(Work task)
Continue the passage about Palmer inviting musicians to make her album artwork, picking up after its final sentence.

(Given passage)
-- Opening Marker --

Palmer acknowledges her influences on a more conscious level, too. For the album art, gallery mini-tour and accompanying coffee-table book, she tapped a few generations of renaissance hacks, including Robyn Hitchcock, Kristin Hersh and Conrad Keely (Trail Of Dead), to contribute portraits and pieces that reference her work, alongside more conventional contributors like Shepard Fairey.
“I think the coolest thing about having this container for art is that I could invite anyone I wanted at any level, from super-amateurs to painting professionals,” says Palmer. “And I made a point to try and think of every musician I knew who also created visual artwork. … I have a feeling they probably get more emails asking them to lay a vocal or a guest guitar track down on a song. But I don’t know how many times they get asked to make album artwork.”

-- Closing Marker --

(Saved entries)
-- Opening Marker --

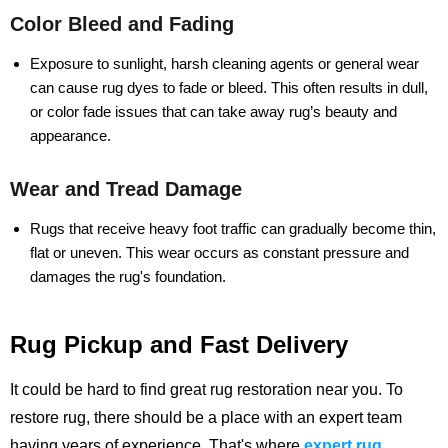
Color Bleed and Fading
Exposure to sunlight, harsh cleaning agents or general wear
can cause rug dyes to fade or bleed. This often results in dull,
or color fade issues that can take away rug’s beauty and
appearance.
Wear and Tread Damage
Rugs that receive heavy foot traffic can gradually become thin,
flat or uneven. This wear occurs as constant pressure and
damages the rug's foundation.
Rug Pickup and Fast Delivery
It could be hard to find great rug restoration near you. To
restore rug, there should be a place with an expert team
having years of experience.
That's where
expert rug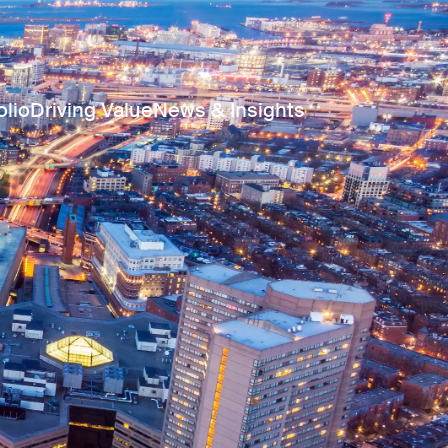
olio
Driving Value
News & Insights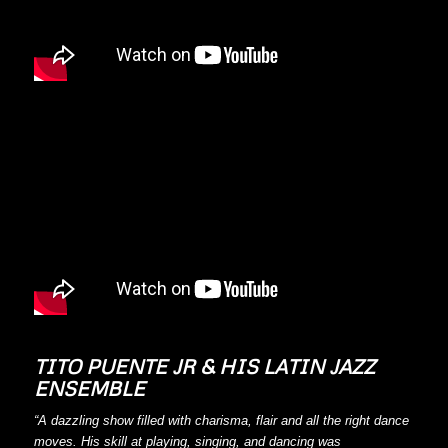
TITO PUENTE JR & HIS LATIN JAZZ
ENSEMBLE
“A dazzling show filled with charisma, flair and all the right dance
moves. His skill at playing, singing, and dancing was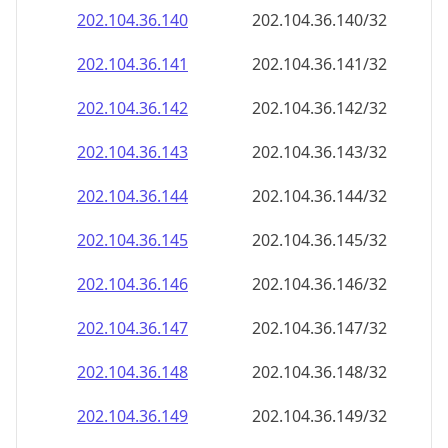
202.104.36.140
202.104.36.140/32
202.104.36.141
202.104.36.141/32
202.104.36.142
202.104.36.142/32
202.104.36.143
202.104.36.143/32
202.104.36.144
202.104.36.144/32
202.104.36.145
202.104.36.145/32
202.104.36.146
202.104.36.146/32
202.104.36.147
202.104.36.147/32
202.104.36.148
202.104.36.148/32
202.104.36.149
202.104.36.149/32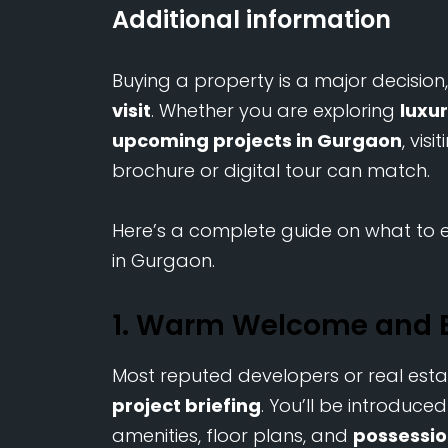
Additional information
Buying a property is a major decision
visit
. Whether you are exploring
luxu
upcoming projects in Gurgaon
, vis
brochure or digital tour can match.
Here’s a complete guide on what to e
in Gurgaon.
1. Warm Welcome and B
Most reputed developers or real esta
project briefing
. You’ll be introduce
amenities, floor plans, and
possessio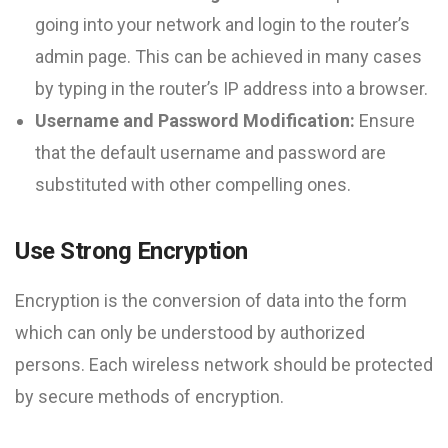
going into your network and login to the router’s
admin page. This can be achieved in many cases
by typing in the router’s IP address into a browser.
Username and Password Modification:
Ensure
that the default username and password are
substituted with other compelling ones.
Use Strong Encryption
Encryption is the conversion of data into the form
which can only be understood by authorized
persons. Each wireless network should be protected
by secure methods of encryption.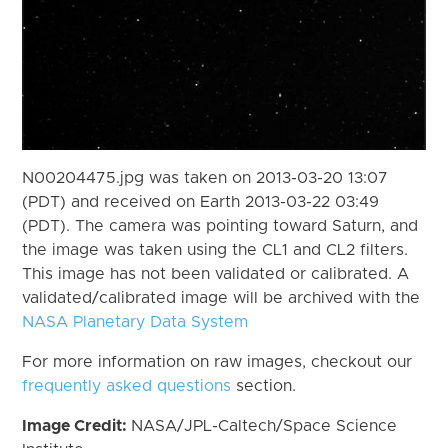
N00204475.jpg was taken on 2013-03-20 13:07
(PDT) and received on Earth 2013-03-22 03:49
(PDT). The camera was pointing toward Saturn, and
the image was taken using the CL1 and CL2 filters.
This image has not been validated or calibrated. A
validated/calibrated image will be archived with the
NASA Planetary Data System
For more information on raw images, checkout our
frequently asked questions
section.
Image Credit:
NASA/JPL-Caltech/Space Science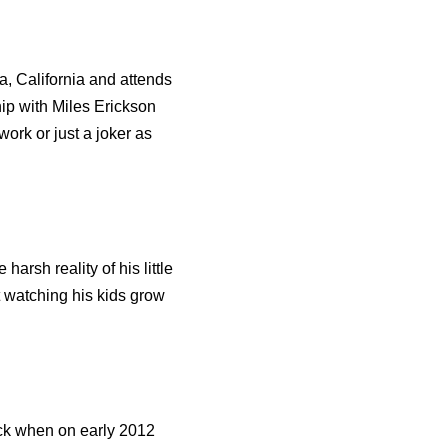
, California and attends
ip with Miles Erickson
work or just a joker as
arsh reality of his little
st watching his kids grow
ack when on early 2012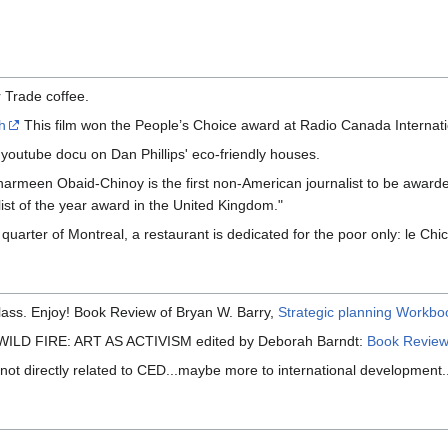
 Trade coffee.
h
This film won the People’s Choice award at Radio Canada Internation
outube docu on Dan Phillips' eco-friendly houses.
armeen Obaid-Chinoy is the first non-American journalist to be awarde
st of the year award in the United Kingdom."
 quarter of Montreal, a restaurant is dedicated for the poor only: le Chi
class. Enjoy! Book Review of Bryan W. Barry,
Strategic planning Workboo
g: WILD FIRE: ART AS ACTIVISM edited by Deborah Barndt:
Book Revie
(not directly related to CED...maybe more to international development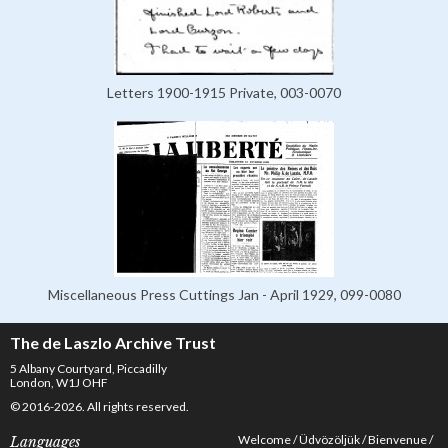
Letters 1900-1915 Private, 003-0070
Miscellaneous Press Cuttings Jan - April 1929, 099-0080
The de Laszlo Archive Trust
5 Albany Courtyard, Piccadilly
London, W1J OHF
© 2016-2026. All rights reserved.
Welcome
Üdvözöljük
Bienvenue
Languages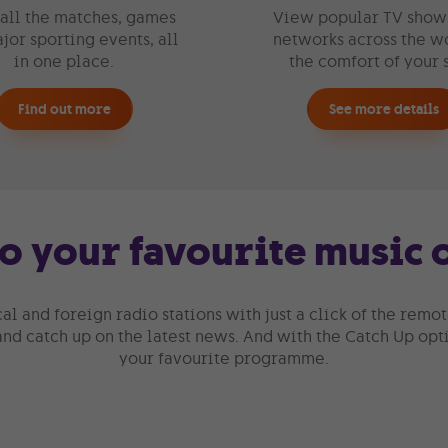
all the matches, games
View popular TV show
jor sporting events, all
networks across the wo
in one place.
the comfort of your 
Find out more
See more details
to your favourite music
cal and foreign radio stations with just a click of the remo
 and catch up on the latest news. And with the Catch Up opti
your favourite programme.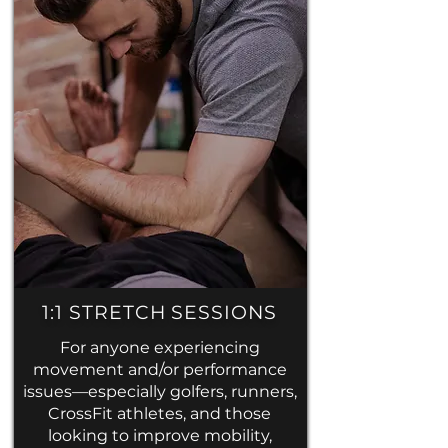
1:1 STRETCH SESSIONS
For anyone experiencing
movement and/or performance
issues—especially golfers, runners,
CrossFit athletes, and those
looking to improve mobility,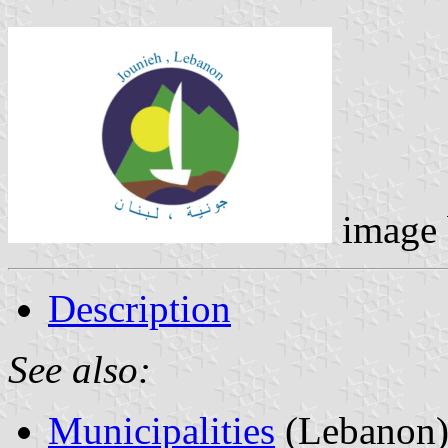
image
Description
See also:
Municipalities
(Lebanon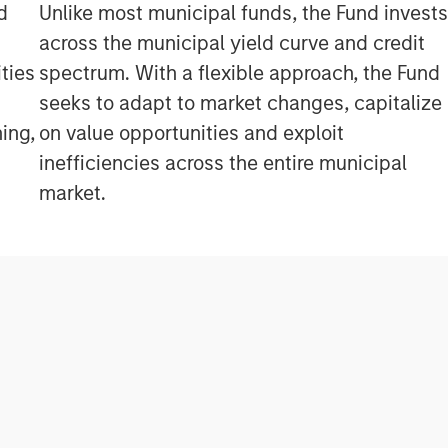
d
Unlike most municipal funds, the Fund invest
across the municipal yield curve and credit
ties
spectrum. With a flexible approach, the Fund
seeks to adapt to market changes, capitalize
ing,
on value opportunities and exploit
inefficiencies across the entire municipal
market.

-- Closing Marker --

(Result of the task)
Even as she dismantles the boundaries between artist and patron, she remains committed to the physical form, for the music itself and for all its trappings. Once she’s moved on to whatever’s next, the artists can reclaim their work and do with it what they will. If that means auctioning it and pocketing the cash, Palmer will do her part and spread the word to her fans, who’ve proven themselves eager to pay for the privilege. In an age of carefully cultivated images, Palmer is not afraid to let her seams show.
“My style turns a lot of people off, because they want the mystique and they want the clean image and they don’t want to deal with all the dirty shit,” she says. “And as far as I’m concerned, that’s fine. They just won’t buy my records and come to my shows. It’s OK.”